Top of DATA IN THIS EXERCISE

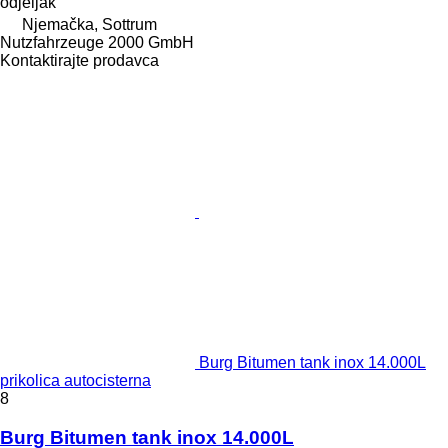
odjeljak
Njemačka, Sottrum
Nutzfahrzeuge 2000 GmbH
Kontaktirajte prodavca
Burg Bitumen tank inox 14.000L
prikolica autocisterna
8
Burg Bitumen tank inox 14.000L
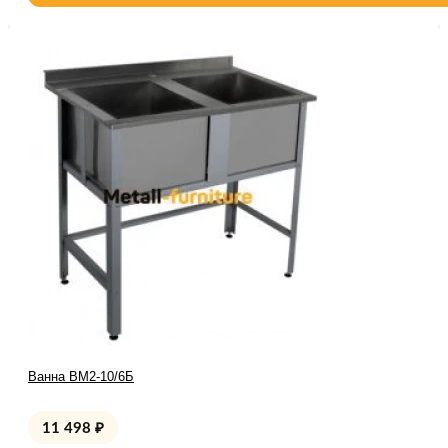
Ванна ВМ2-10/6Б
11 498
₽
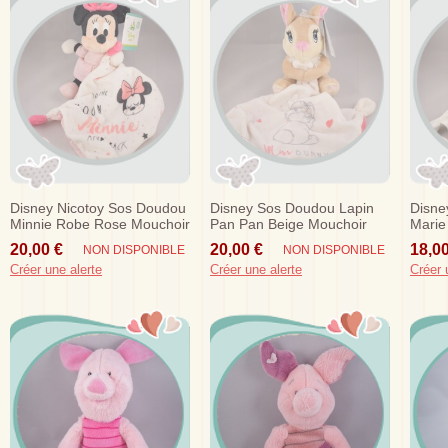
Disney Nicotoy Sos Doudou
Disney Sos Doudou Lapin
Disne
Minnie Robe Rose Mouchoir
Pan Pan Beige Mouchoir
Marie
Moon
Blanc Rose Miss Bunny
Mouch
20,00 €
20,00 €
18,00
NON DISPONIBLE
NON DISPONIBLE
Coeur
Créer une alerte
Créer une alerte
Créer 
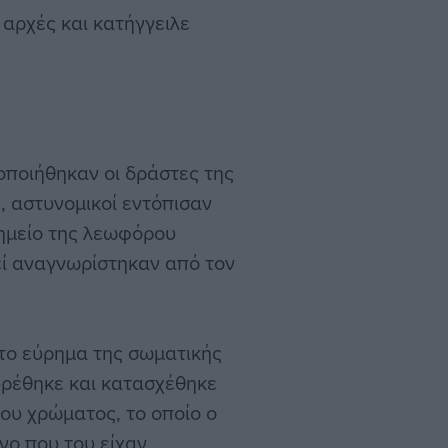
 αρχές και κατήγγειλε
ποιήθηκαν οι δράστες της
6, αστυνομικοί εντόπισαν
 σημείο της λεωφόρου
εί αναγνωρίστηκαν από τον
 το εύρημα της σωματικής
υρέθηκε και κατασχέθηκε
ου χρώματος, το οποίο ο
νο που του είχαν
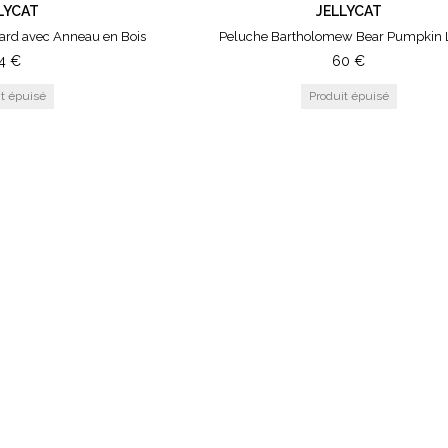
LYCAT
JELLYCAT
ard avec Anneau en Bois
Peluche Bartholomew Bear Pumpkin 
4
€
60
€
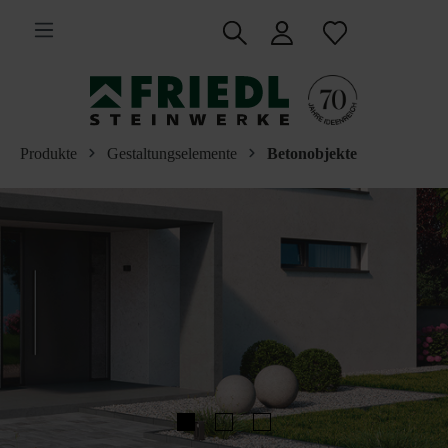
inhalt springen
Produkte
Gestaltungselemente
Betonobjekte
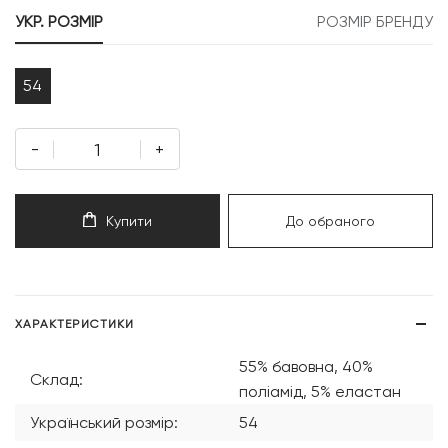
499 грн.
750 грн.
УКР. РОЗМІР
РОЗМІР БРЕНДУ
54
-
+
Купити
До обраного
ХАРАКТЕРИСТИКИ
55% бавовна, 40%
Склад:
поліамід, 5% еластан
Український розмір:
54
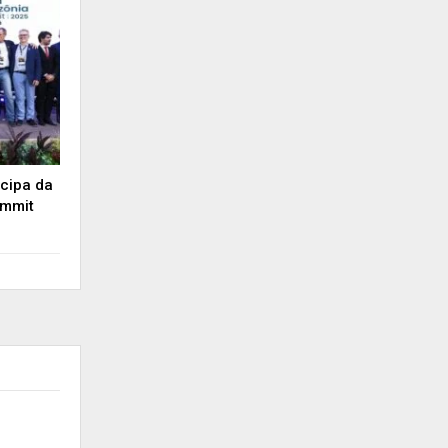
icipa da
ummit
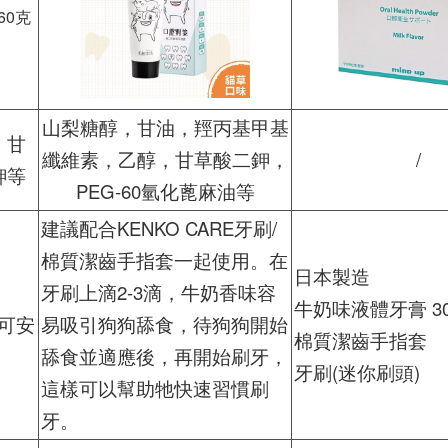
山梨糖醇，甘油，羥丙基甲基
，甘
纖維素，乙醇，甘草酸二鉀，
/
鉀等
PEG-60氫化蓖麻油等
建議配合KENKO CARE牙刷/
棉質潔齒手指套一起使用。在
日本製造
牙刷上滴2-3滴，牛奶香味容
牛奶味液體牙膏 3
可安
易吸引狗狗舔食，待狗狗開始
棉質潔齒手指套
舔食並適應後，再開始刷牙，
牙刷(迷你刷頭)
這樣可以幫助牠快速習慣刷
牙。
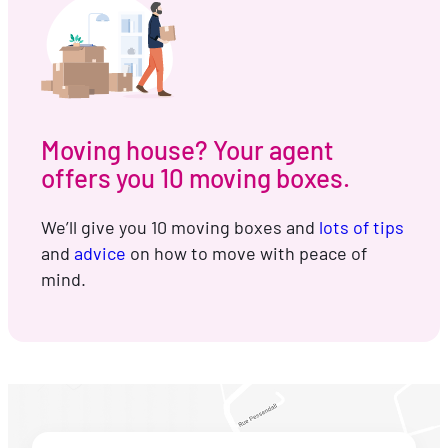
Moving house? Your agent
offers you 10 moving boxes.
We’ll give you 10 moving boxes and
lots of tips
and
advice
on how to move with peace of
mind.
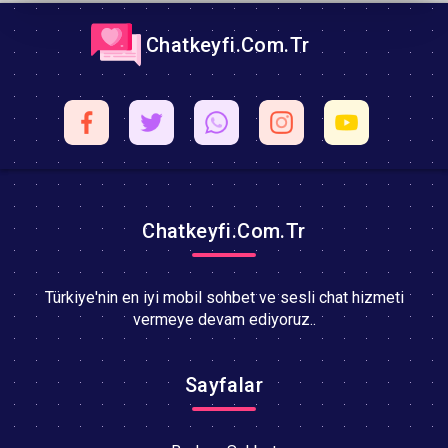
Chatkeyfi.Com.Tr
Chatkeyfi.Com.Tr
Türkiye'nin en iyi mobil sohbet ve sesli chat hizmeti
vermeye devam ediyoruz..
Sayfalar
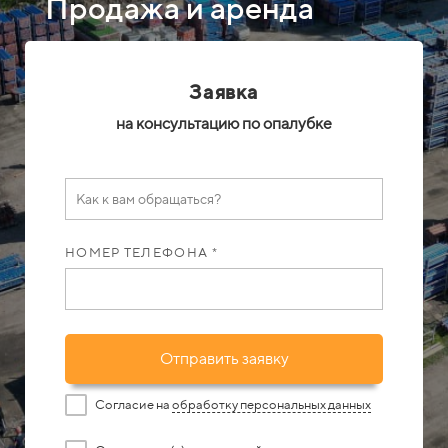
Продажа и аренда
Заявка
на консультацию по опалубке
НОМЕР ТЕЛЕФОНА *
Отправить заявку
Согласие на
обработку персональных данных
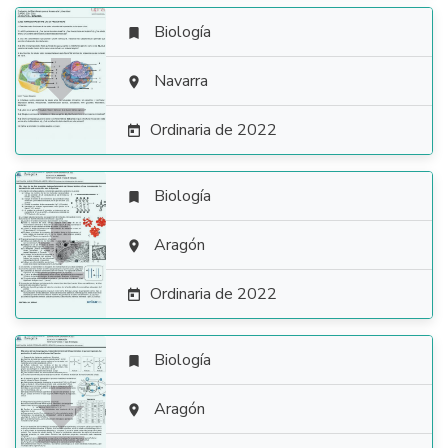
Biología


Navarra

Ordinaria de 2022

Biología


Aragón

Ordinaria de 2022

Biología


Aragón

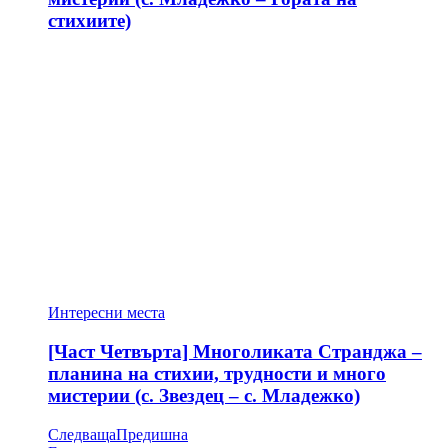
стихиите)
Интересни места
[Част Четвърта] Многоликата Странджа –
планина на стихии, трудности и много
мистерии (с. Звездец – с. Младежко)
Следваща
Предишна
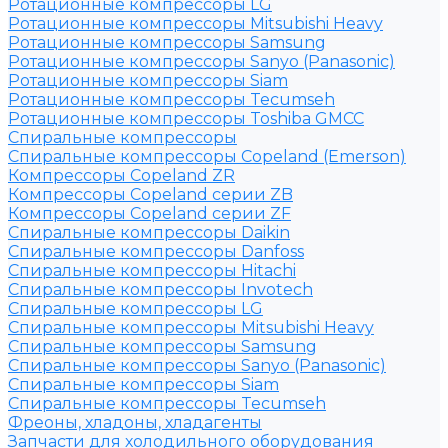
Ротационные компрессоры LG
Ротационные компрессоры Mitsubishi Heavy
Ротационные компрессоры Samsung
Ротационные компрессоры Sanyo (Panasonic)
Ротационные компрессоры Siam
Ротационные компрессоры Tecumseh
Ротационные компрессоры Toshiba GMCC
Спиральные компрессоры
Спиральные компрессоры Copeland (Emerson)
Компрессоры Copeland ZR
Компрессоры Copeland серии ZB
Компрессоры Copeland серии ZF
Спиральные компрессоры Daikin
Спиральные компрессоры Danfoss
Спиральные компрессоры Hitachi
Спиральные компрессоры Invotech
Спиральные компрессоры LG
Спиральные компрессоры Mitsubishi Heavy
Спиральные компрессоры Samsung
Спиральные компрессоры Sanyo (Panasonic)
Спиральные компрессоры Siam
Спиральные компрессоры Tecumseh
Фреоны, хладоны, хладагенты
Запчасти для холодильного оборудования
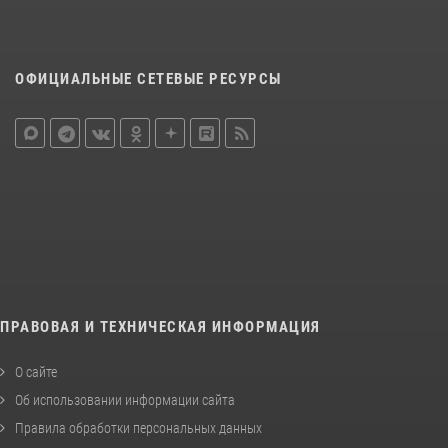
ОФИЦИАЛЬНЫЕ СЕТЕВЫЕ РЕСУРСЫ
ПРАВОВАЯ И ТЕХНИЧЕСКАЯ ИНФОРМАЦИЯ
О сайте
Об использовании информации сайта
Правила обработки персональных данных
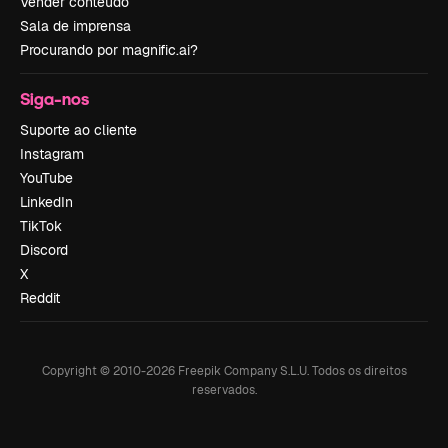
Vender conteúdo
Sala de imprensa
Procurando por magnific.ai?
Siga-nos
Suporte ao cliente
Instagram
YouTube
LinkedIn
TikTok
Discord
X
Reddit
Copyright © 2010-
2026
Freepik Company S.L.U.
Todos os direitos
reservados
.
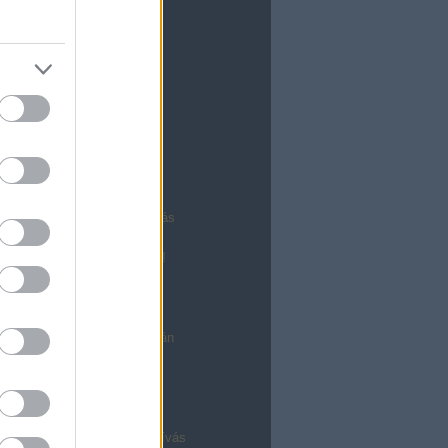
dó
zhettek!
k a mobilverzióban
lvasók, szevasztok!
a sütit!
ondunk
 fejlesztések
 nap krónikája
fejlesztőt keres
ácsony!
özösségek és az előmoderálás
wup
óló - Csak most, csak neked!
k az admin oldalon
kről
ondunk
arbantartás kedden és szerdán
g 2009 díjkiosztó
hu nyílt nap
radó
 azaz végre működik a meghívás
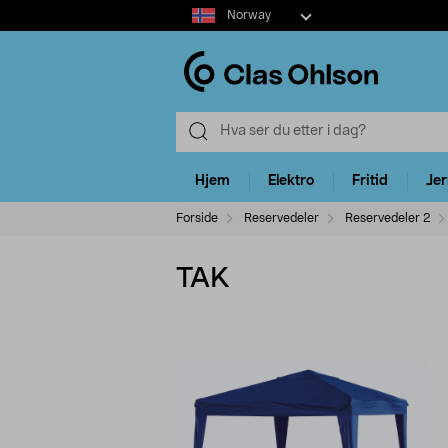
Select
Norway
market
Hjem
Elektro
Fritid
Je
Forside
Reservedeler
Reservedeler 2
TAK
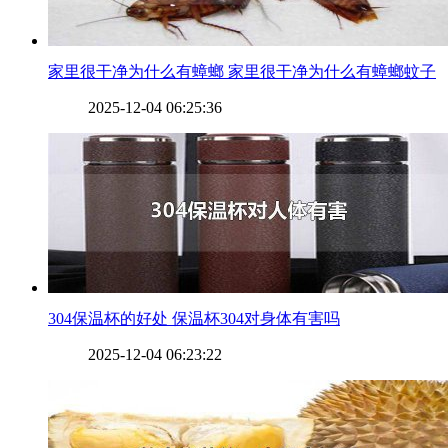
​家里很干净为什么有蟑螂 家里很干净为什么有蟑螂蚊子
2025-12-04 06:25:36
​304保温杯的好处 保温杯304对身体有害吗
2025-12-04 06:23:22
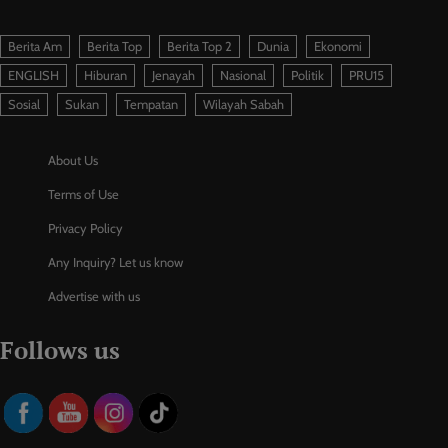
Berita Am
Berita Top
Berita Top 2
Dunia
Ekonomi
ENGLISH
Hiburan
Jenayah
Nasional
Politik
PRU15
Sosial
Sukan
Tempatan
Wilayah Sabah
About Us
Terms of Use
Privacy Policy
Any Inquiry? Let us know
Advertise with us
Follows us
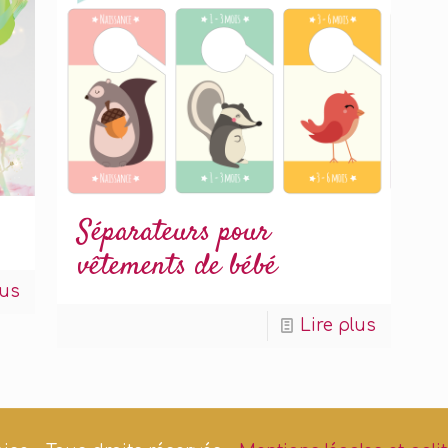
Séparateurs pour
vêtements de bébé
lus
Lire plus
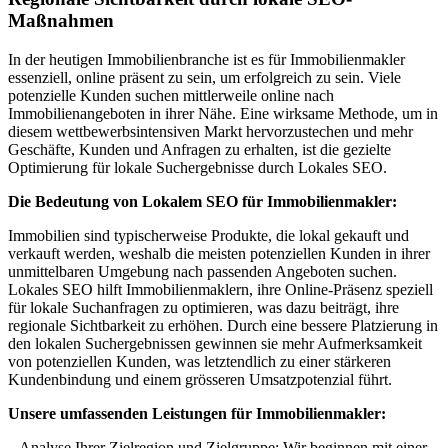
Maßnahmen
In der heutigen Immobilienbranche ist es für Immobilienmakler
essenziell, online präsent zu sein, um erfolgreich zu sein. Viele
potenzielle Kunden suchen mittlerweile online nach
Immobilienangeboten in ihrer Nähe. Eine wirksame Methode, um in
diesem wettbewerbsintensiven Markt hervorzustechen und mehr
Geschäfte, Kunden und Anfragen zu erhalten, ist die gezielte
Optimierung für lokale Suchergebnisse durch Lokales SEO.
Die Bedeutung von Lokalem SEO für Immobilienmakler:
Immobilien sind typischerweise Produkte, die lokal gekauft und
verkauft werden, weshalb die meisten potenziellen Kunden in ihrer
unmittelbaren Umgebung nach passenden Angeboten suchen.
Lokales SEO hilft Immobilienmaklern, ihre Online-Präsenz speziell
für lokale Suchanfragen zu optimieren, was dazu beiträgt, ihre
regionale Sichtbarkeit zu erhöhen. Durch eine bessere Platzierung in
den lokalen Suchergebnissen gewinnen sie mehr Aufmerksamkeit
von potenziellen Kunden, was letztendlich zu einer stärkeren
Kundenbindung und einem grösseren Umsatzpotenzial führt.
Unsere umfassenden Leistungen für Immobilienmakler:
– Analyse Ihrer Zielregion und Zielgruppe: Wir beginnen mit einer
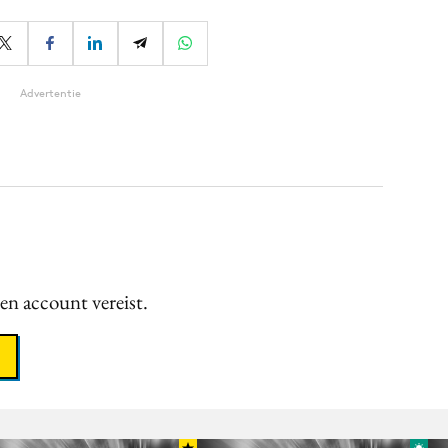
Advertentie
een account vereist.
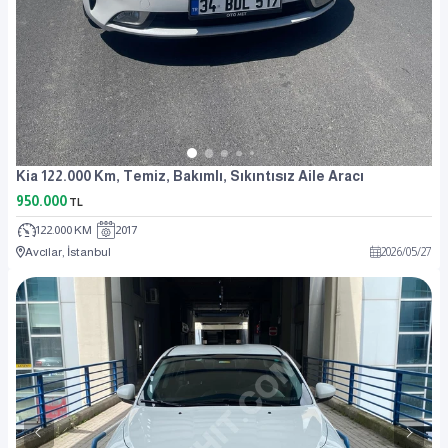
Kia 122.000 Km, Temiz, Bakımlı, Sıkıntısız Aile Aracı
950.000
TL
122.000 KM
2017
Avcılar, İstanbul
2026
/
05
/
27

Bottom of DATA IN THIS EXERCISE

• AIM OF THE EXERCISE: Recast the text read from every one of the items above as a Markdown table with the columns "Row" and "Line," numbering the rows in order and omitting blank lines. Leave the pictures out.

• TASK SOLUTION:
| Row | Line |
|---|---|
| 1 | odjeljak |
| 2 | Njemačka, Sottrum |
| 3 | Nutzfahrzeuge 2000 GmbH |
| 4 | Kontaktirajte prodavca |
| 5 | Burg Bitumen tank inox 14.000L |
| 6 | prikolica autocisterna |
| 7 | 8 |
| 8 | Burg Bitumen tank inox 14.000L |
| 9 | Ванна ВМ2-10/6Б |
| 10 | 11 498 |
| 11 | ₽ |
| 12 | Disney Nicotoy Sos Doudou |
| 13 | Disney Sos Doudou Lapin |
| 14 | Disne |
| 15 | Minnie Robe Rose Mouchoir |
| 16 | Pan Pan Beige Mouchoir |
| 17 | Marie |
| 18 | Moon |
| 19 | Blanc Rose Miss Bunny |
| 20 | Mouch |
| 21 | 20,00 € |
| 22 | 20,00 € |
| 23 | 18,00 |
| 24 | NON DISPONIBLE |
| 25 | NON DISPONIBLE |
| 26 | Coeur |
| 27 | Créer une alerte |
| 28 | Créer une alerte |
| 29 | Créer  |
| 30 |  αρχές και κατήγγειλε |
| 31 | ποιήθηκαν οι δράστες της |
| 32 | 6, αστυνομικοί εντόπισαν |
| 33 |  σημείο της λεωφόρου |
| 34 | εί αναγνωρίστηκαν από τον |
| 35 |  το εύρημα της σωματικής |
| 36 | υρέθηκε και κατασχέθηκε |
| 37 | ου χρώματος, το οποίο ο |
| 38 | νο που του είχαν |
| 39 | LYCAT |
| 40 | JELLYCAT |
| 41 | ard avec Anneau en Bois |
| 42 | Peluche Bartholomew Bear Pumpkin  |
| 43 | 4 |
| 44 | € |
| 45 | 60 |
| 46 | € |
| 47 | inhalt springen |
| 48 | Produkte |
| 49 | Gestaltungselemente |
| 50 | Betonobjekte |
| 51 | 499 грн. |
| 52 | 750 грн. |
| 53 | УКР. РОЗМІР |
| 54 | РОЗМІР БРЕНДУ |
| 55 | 54 |
| 56 | - |
| 57 | + |
| 58 | Купити |
| 59 | До обраного |
| 60 | ХАРАКТЕРИСТИКИ |
| 61 | 55% бавовна, 40% |
| 62 | Склад: |
| 63 | поліамід, 5% еластан |
| 64 | Український розмір: |
| 65 | 54 |
| 66 | icipa da |
| 67 | ummit |
| 68 | 山梨糖醇，甘油，羥丙基甲基 |
| 69 | ，甘 |
| 70 | 纖維素，乙醇，甘草酸二鉀， |
| 71 | / |
| 72 | 鉀等 |
| 73 | PEG-60氫化蓖麻油等 |
| 74 | 建議配合KENKO CARE牙刷/ |
| 75 | 棉質潔齒手指套一起使用。在 |
| 76 | 日本製造 |
| 77 | 牙刷上滴2-3滴，牛奶香味容 |
| 78 | 牛奶味液體牙膏 3 |
| 79 | 可安 |
| 80 | 易吸引狗狗舔食，待狗狗開始 |
| 81 | 棉質潔齒手指套 |
| 82 | 舔食並適應後，再開始刷牙， |
| 83 | 牙刷(迷你刷頭) |
| 84 | 這樣可以幫助牠快速習慣刷 |
| 85 | 牙。 |
| 86 | Moving house? Your agent |
| 87 | offers you 10 moving boxes. |
| 88 | We’ll give you 10 moving boxes and |
| 89 | lots of tips |
| 90 | and |
| 91 | advice |
| 92 | on how to move with peace of |
| 93 | mind. |
| 94 | Chatkeyfi.Com.Tr |
| 95 | Chatkeyfi.Com.Tr |
| 96 | Türkiye'nin en iyi mobil sohbet ve sesli chat hizmeti |
| 97 | vermeye devam ediyoruz.. |
| 98 | Sayfalar |
| 99 | Продажа и аренда |
| 100 | Заявка |
| 101 | на консультацию по опалубке |
| 102 | НОМЕР ТЕЛЕФОНА * |
| 103 | Отправить заявку |
| 104 | Согласие на |
| 105 | обработку персональных данных |
| 106 | Biología |
| 107 |  |
| 108 |  |
| 109 | Navarra |
| 110 |  |
| 111 | Ordinaria de 2022 |
| 112 |  |
| 113 | Biología |
| 114 |  |
| 115 |  |
| 116 | Aragón |
| 117 |  |
| 118 | Ordinaria de 2022 |
| 119 |  |
| 120 | Biología |
| 121 |  |
| 122 |  |
| 123 | Aragón |
| 124 |  |
| 125 | стихиите) |
| 126 | Интересни места |
| 127 | [Част Четвърта] Многоликата Странджа – |
| 128 | планина на стихии, трудности и много |
| 129 | мистерии (с. Звездец – с. Младежко) |
| 130 | Следваща |
| 131 | Предишна |
| 132 | Ротационные компрессоры LG |
| 133 | Ротационные компрессоры Mitsubishi Heavy |
| 134 | Ротационные компрессоры Samsung |
| 135 | Ротационные компрессоры Sanyo (Panasonic) |
| 136 | Ротационные компрессоры Siam |
| 137 | Ротационные компрессоры Tecumseh |
| 138 | Ротационные компрессоры Toshiba GMCC |
| 139 | Спиральные компрессоры |
| 140 | Спиральные компрессоры Copeland (Emerson) |
| 141 | Компрессоры Copeland ZR |
| 142 | Компрессоры Copeland серии ZB |
| 143 | Компрессоры Copeland серии ZF |
| 144 | Спиральные компрессоры Daikin |
| 145 | Спиральные компрессоры Danfoss |
| 146 | Спиральные компрессоры Hitachi |
| 147 | Спиральные компрессоры Invotech |
| 148 | Спиральные компрессоры LG |
| 149 | Спиральные компрессоры Mitsubishi Heavy |
| 150 | Спиральные компрессоры Samsung |
| 151 | Спиральные компрессоры Sanyo (Panasonic) |
| 152 | Спиральные компрессоры Siam |
| 153 | Спиральные компрессоры Tecumseh |
| 154 | Фреоны, хладоны, хладагенты |
| 155 | Запчасти для холодильного оборудования |
| 156 | ОФИЦИАЛЬНЫЕ СЕТЕВЫЕ РЕСУРСЫ |
| 157 | ПРАВОВАЯ И ТЕХНИЧЕСКАЯ ИНФОРМАЦИЯ |
| 158 | О сайте |
| 159 | Об использовании информации сайта |
| 160 | Правила обработки персональных данных |
| 161 | Vender conteúdo |
| 162 | Sala de imprensa |
| 163 | Procurando por magnific.ai? |
| 164 | Siga-nos |
| 165 | Suporte ao cliente |
| 166 | Instagram |
| 167 | YouTube |
| 168 | LinkedIn |
| 169 | TikTok |
| 170 | Discord |
| 171 | X |
| 172 | Reddit |
| 173 | Copyright © 2010- |
| 174 | 2026 |
| 175 | Freepik Company S.L.U. |
| 176 | Todos os direitos |
| 177 | reservados |
| 178 | . |
| 179 | dó |
| 180 | zhettek! |
| 181 | k a mobilverzióban |
| 182 | lvasók, szevasztok! |
| 183 | a sütit! |
| 184 | ondunk |
| 185 |  fejlesztések |
| 186 |  nap krónikája |
| 187 | fejlesztőt keres |
| 188 | ácsony! |
| 189 | özösségek és az előmoderálás |
| 190 | wup |
| 191 | óló - Csak most, csak neked! |
| 192 | k az admin oldalon |
| 193 | kről |
| 194 | ondunk |
| 195 | arbantartás kedden és szerdán |
| 196 | g 2009 díjkiosztó |
| 197 | hu nyílt nap |
| 198 | radó |
| 199 |  azaz végre működik a meghívás |
| 200 | Select |
| 201 | Norway |
| 202 | market |
| 203 | Hjem |
| 204 | Elektro |
| 205 | Fritid |
| 206 | Je |
| 207 | Forside |
| 208 | Reservedeler |
| 209 | Reservedeler 2 |
| 210 | TAK |
| 211 | ​家里很干净为什么有蟑螂 家里很干净为什么有蟑螂蚊子 |
| 212 | 2025-12-04 06:25:36 |
| 213 | ​304保温杯的好处 保温杯304对身体有害吗 |
| 214 | 2025-12-04 06:23:22 |
| 215 | Berita Am |
| 216 | Berita Top |
| 217 | Berita Top 2 |
| 218 | Dunia |
| 219 | Ekonomi |
| 220 | ENGLISH |
| 221 | Hiburan |
| 222 | Jenayah |
| 223 | Nasional |
| 224 | Politik |
| 225 | PRU15 |
| 226 | Sosial |
| 227 | Sukan |
| 228 | Tempatan |
| 229 | Wilayah Sabah |
| 230 | About Us |
| 231 | Terms of Use |
| 232 | Privacy Policy |
| 233 | Any Inquiry? Let us know |
| 234 | Advertise with us |
| 235 | Follows us |
| 236 | Séparateurs pour |
| 237 | vêtements de bébé |
| 238 | lus |
| 239 | Lire plus |
| 240 | Maßnahmen |
| 241 | In der heutigen Immobilienbranche ist es für Immobilienmakler |
| 242 | essenziell, online präsent zu sein, um erfolgreich zu sein. Viele |
| 243 | potenzielle Kunden suchen mittlerweile online nach |
| 244 | Immobilienangeboten in ihrer Nähe. Eine wirksame Methode, um in |
| 245 | diesem wettbewerbsintensiven Markt hervorzustechen und mehr |
| 246 | Geschäfte, Kunden und Anfragen zu erhalten, ist die gezielte |
| 247 | Optimierung für lokale Suchergebnisse durch Lokales SEO. |
| 248 | Die Bedeutung von Lokalem SEO für Immobilienmakler: |
| 249 | Immobilien sind typischerweise Produkte, die lokal gekauft und |
| 250 | verkauft werden, weshalb die meisten potenziellen Kunden in ihrer |
| 251 | unmittelbaren Umgebung nach passenden Angeboten suchen. |
| 252 | Lokales SEO hilft Immobilienmaklern, ihre Online-Präsenz speziell |
| 253 | für lokale Suchanfragen zu optimieren, was dazu beiträgt, ihre |
| 254 | regionale Sichtbarkeit zu erhöhen. Durch eine bessere Platzierung in |
| 255 | den lokalen Suchergebnissen gewinnen sie mehr Aufmerksamkeit |
| 256 | von potenziellen Kunden, was letztendlich zu einer stärkeren |
| 257 | Kundenbindung und einem grösseren Umsatzpotenzial führt. |
| 258 | Unsere umfassenden Leistungen für Immobilienmakler: |
| 259 | – Analyse Ihrer Zielregion und Zielgruppe: Wir beginnen mit einer |
| 260 | Advertentie |
| 261 | een account vereist. |
| 262 | Kia 122.000 Km, Temiz, Bakımlı, Sıkıntısız Aile Aracı |
| 263 | 950.000 |
| 264 | TL |
| 265 | 122.000 KM |
| 266 | 2017 |
| 267 | Avcılar, İstanbul |
| 268 | 2026 |
| 269 | / |
| 270 | 05 |
| 271 | / |
| 272 | 27 |